Expectedly, the key evidence in this case was the plaintiff’s medical records. Alas, several years before the trial began, the defendant’s clinic had shredded those dated records pursuant to DC’s document-retention guidelines. The only available records were the documents that the plaintiff’s attorneys received from the clinic back in 1990.  Critically, those documents presented a paradigmatic example of stale evidence. The lab report of the plaintiff’s urine culture that the defendant ordered in March 1987 was not among those documents. Absence of this report could improperly lead to the jurors’ inference that the defendant had never received and, consequently, never seen it (see Stephen A. Saltzburg, A Special Aspect of Relevance: Countering Negative Inferences Associated with the Absence of Evidence, 66 Cal. L. Rev. 1011 (1978)). For obvious reasons, this inference was devastating to the defendant’s case. The laches defense could have given the defendant full protection against this unwarranted inference, but as we just saw, the DC Court of Appeals ruled against this defense.

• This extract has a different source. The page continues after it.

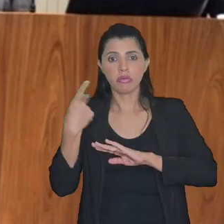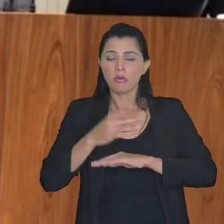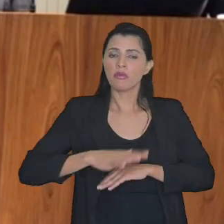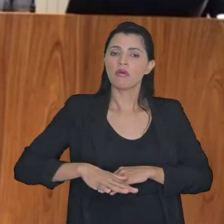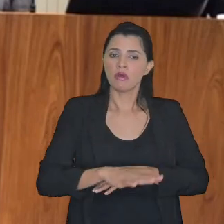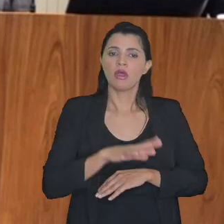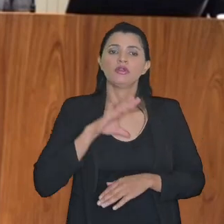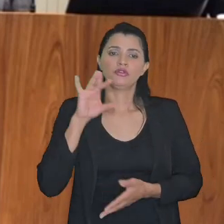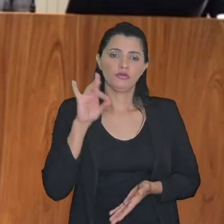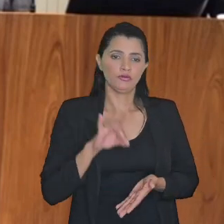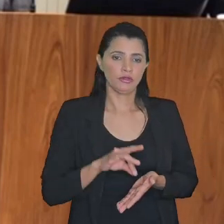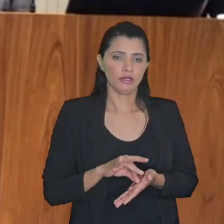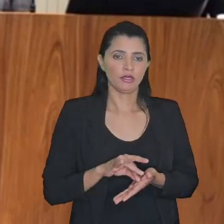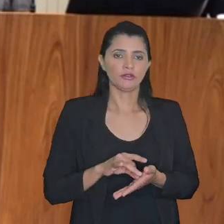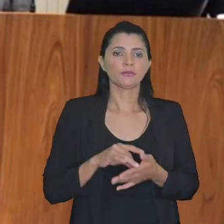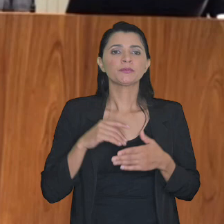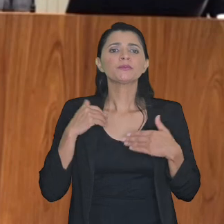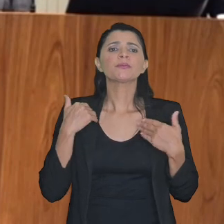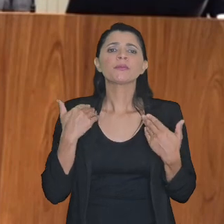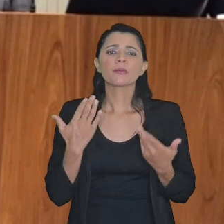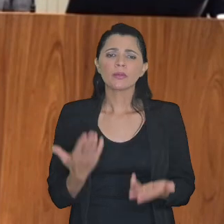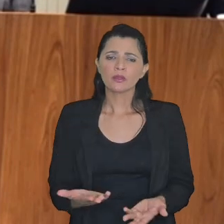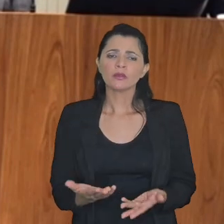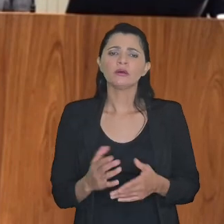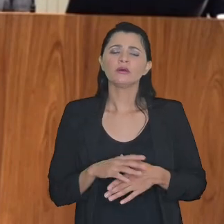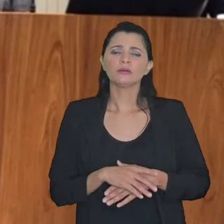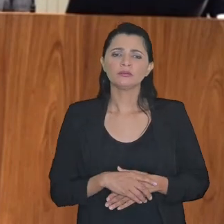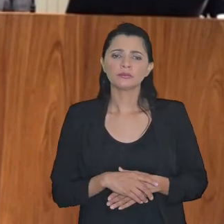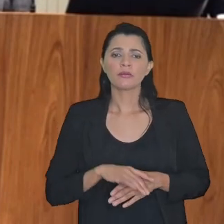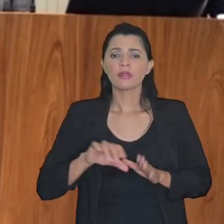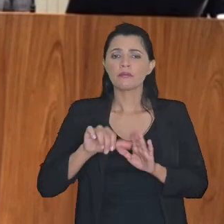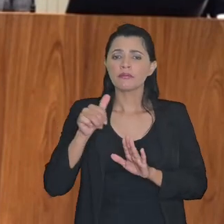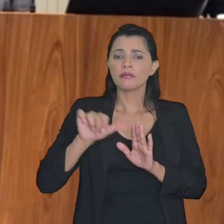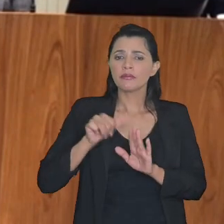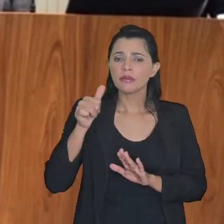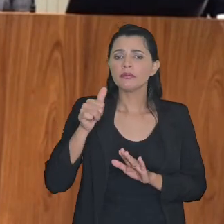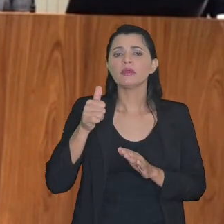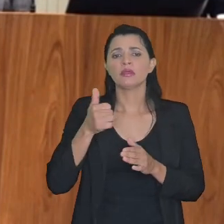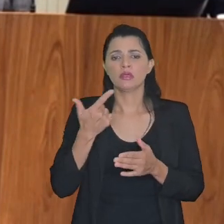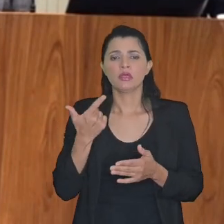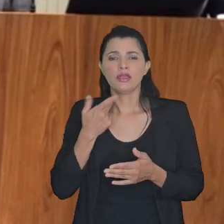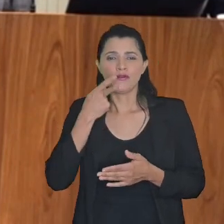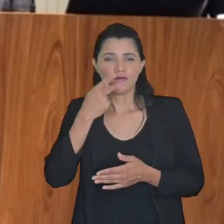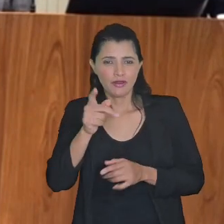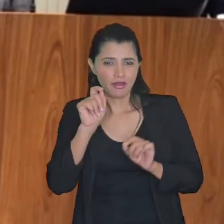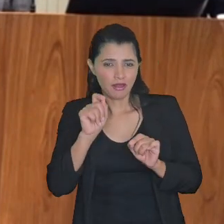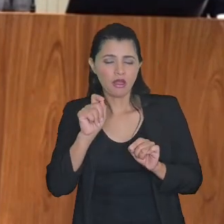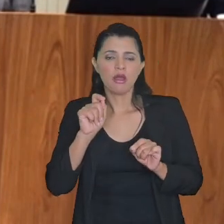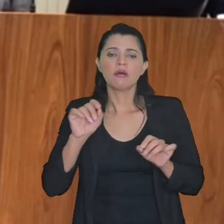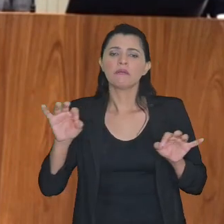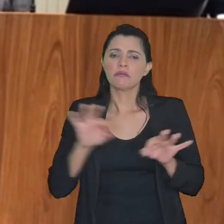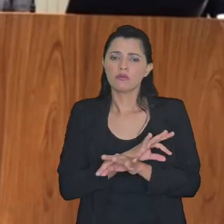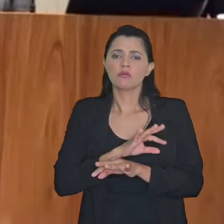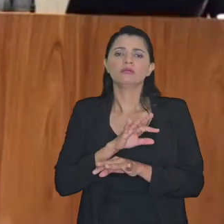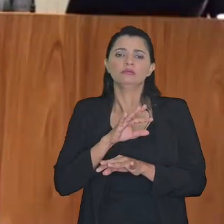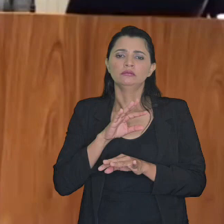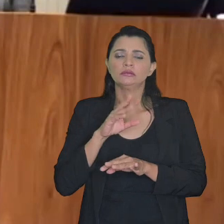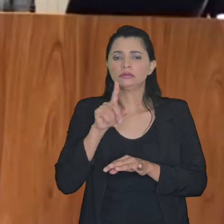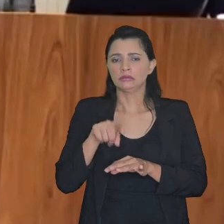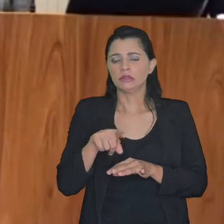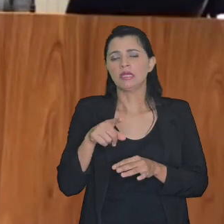de fato então a primeira a primeira colocação absolutamente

The Court reassures us that the trial judge “consistently protected [the defendant] before, during, and at the end of trial from any adverse inference that the lab report’s absence from the medical records could serve as a basis to conclude that [he] never saw it.”  This protection included the judge’s instructions to the plaintiff’s counsel and the jury. Specifically, the judge prohibited the plaintiff’s counsel from suggesting to the jury that the absence of the urine culture lab report supported the theory that the defendant never reviewed it.

This brings me to a 6.5 million dollar question: did this protection actually work?